The report states that drivers at the Reagan National Airport had figured out a way to artificially trigger surge pricing on their apps: by simultaneously switching off them. “All the airplanes we know when they land. So five minutes before, we turn all our apps off all of us at the same time. All of us we turn our apps off,” one driver told WJLA. “They surge, $10, $12, sometimes $19. Then we turn our app on. Everyone will get the surge.”

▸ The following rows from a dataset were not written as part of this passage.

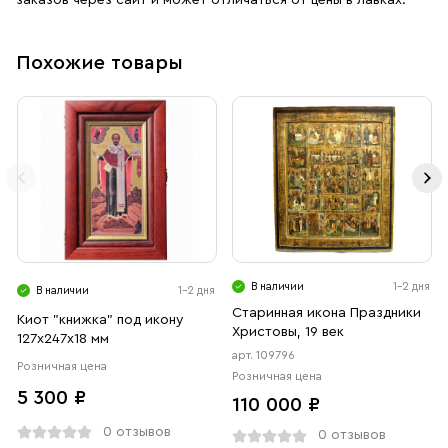
заказов через сайт и может отличаться от цены в лавках.
Похожие товары
В наличии
1-2 дня
В наличии
1-2 дня
Старинная икона Праздники
Киот "книжка" под икону
Христовы, 19 век
127х247х18 мм
арт. 109796
Розничная цена
Розничная цена
5 300 ₽
110 000 ₽
0 отзывов
0 отзывов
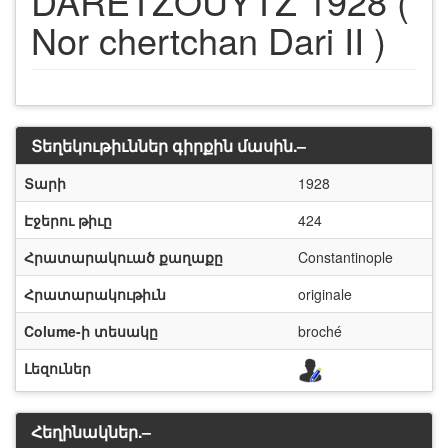
DARÉTZOUYTZ 1928 (
Nor chertchan Dari II )
Տեղեկութիւններ գիրքին մասին.–
Տարի
1928
Էջերու թիւը
424
Հրատարակուած քաղաքը
Constantinople
Հրատարակութիւն
originale
Colume-ի տեսակը
broché
Լեզուներ
Հեղինակներ.–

WJLA followed up with a report that suggests the practice takes place not only in D.C. but all across the States. A rideshare driver from Florida claimed on YouTube that “We all know, rule number one, we don’t talk about ‘Surge Club. Come on now. If you’re doing something you shouldn’t be doing, you don’t go tell the world about it.” He continued, “People have been doing this for a long, long time.” Many of the drivers interviewed confessed that it’s not something they want to do, but they feel forced to do it, following three years of pay cuts from the ridesharing giants.
In response, Uber has issued a statement to WJLA claiming that it has taken steps to address this: “We have taken steps to address fraudulent behavior … engaging in this behavior may result in removal.” Its competitor Lyft has also a statement with a similar sentiment.
This news comes after Uber’s recent unveiling of its Elevate service — a project to make flying taxis a reality.